The Old Testament isn’t in the Bible for occasional reference. It contains the beginning of the story, and it relates God’s establishment of his chosen nation of Israel through Abraham and God’s promise to bless all of mankind through the Messiah, who would come from that nation. The Gospel must be understood in the context of God’s entire story for mankind.

Once you understand the story — once you grasp the big picture of reality as laid out in the Bible — you will see that certain thorny problems that were formerly obstacles to your faith need not be obstacles at all. For example, the existence and pervasiveness of evil despite there being an omnipotent and omnibenevolent God are not incomprehensible at all. “Evil is not the problem for Christianity that people think it is,” writes Koukl, “because it is not foreign to the Story. It is central to it. It fits right in. In a certain sense, the entire Story is precisely about how the world went bad and how it gets fixed.” Paradoxically, evil is a far bigger problem for the atheist than it is for the Christian — but you’ll have to read the book to see how Koukl fascinatingly unpacks this.

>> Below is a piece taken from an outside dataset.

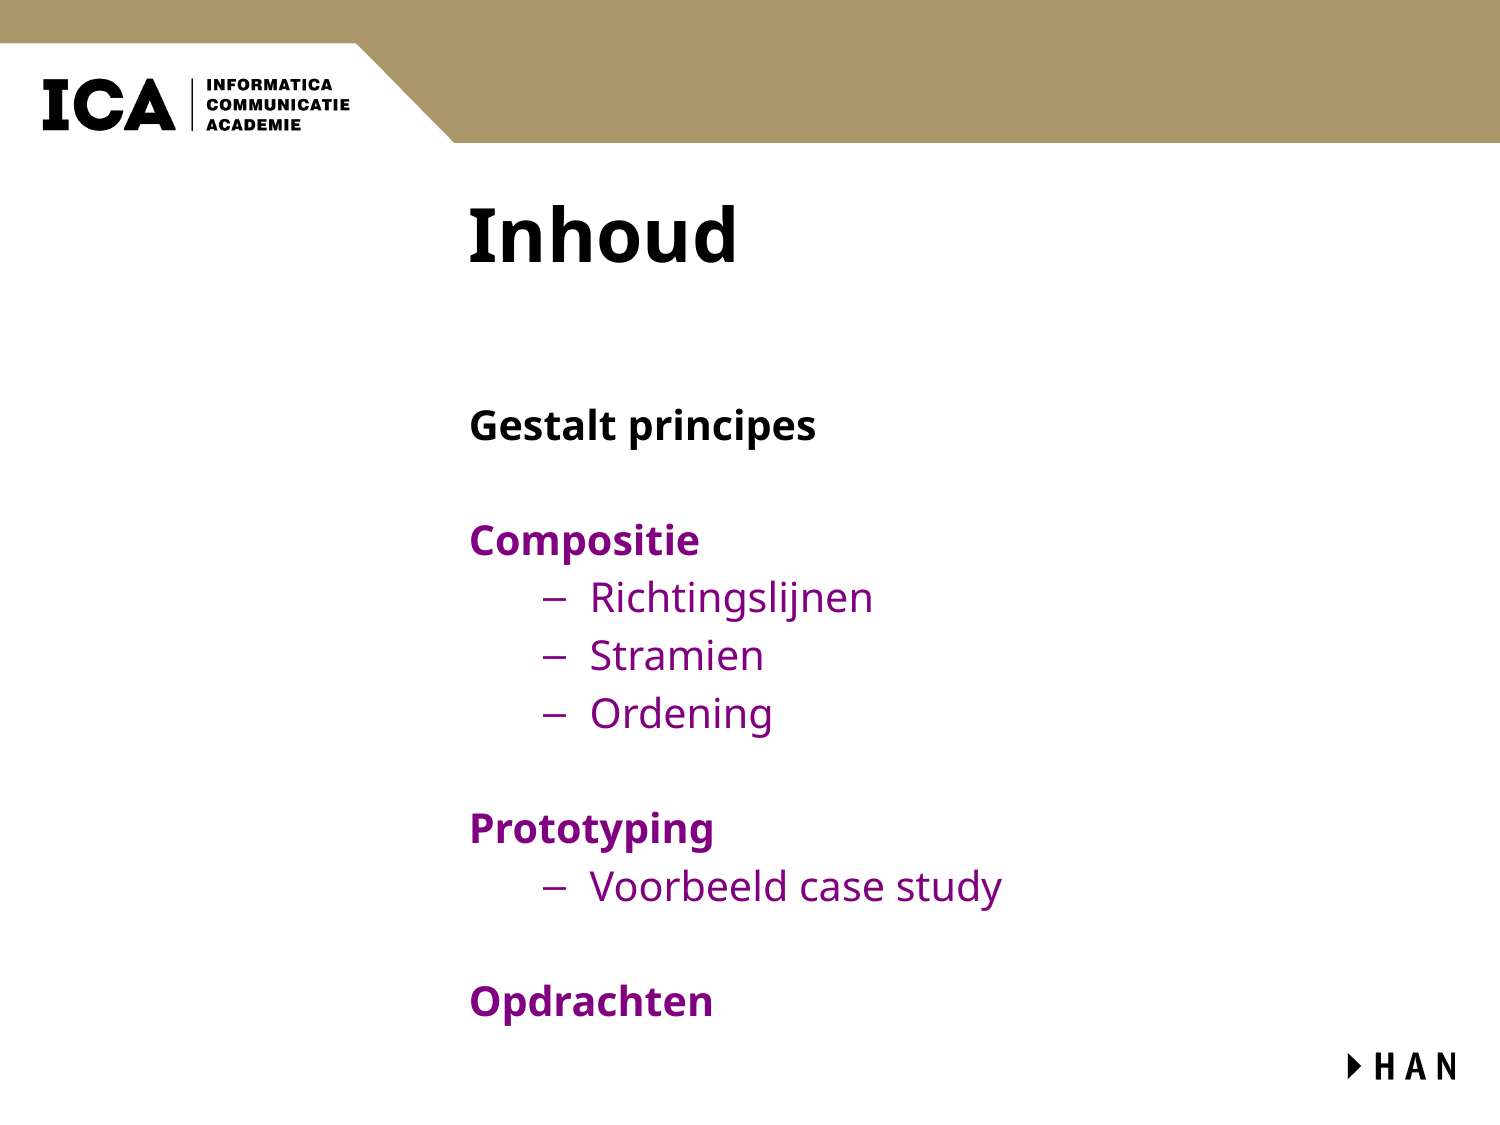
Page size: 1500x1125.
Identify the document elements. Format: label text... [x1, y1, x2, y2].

list Gestalt principes Compositie Richtingslijnen Stramien Ordening Prototyping Voorbeeld case study Opdrachten [453, 391, 1455, 1040]
title Inhoud [453, 179, 1455, 287]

It is extremely difficult to do justice to such a profound book in a short column, but let me just add that it affirms so much of my own thinking about Scripture and its mind-blowing revelations, which really are within our grasp if we’ll just pick up the Bible and read and study it.

The book will facilitate your understanding and accelerate your learning process. It is the most concise, cogent explanation of the Christian message I’ve encountered since C.S. Lewis’ Mere Christianity. If you are already a believer, it will clarify and reinforce your faith like few books I’ve read, and if you are not, it might just rock your world.

I have already recommended this amazing work to family and close friends and am now doing the same for all of you. You won’t be disappointed.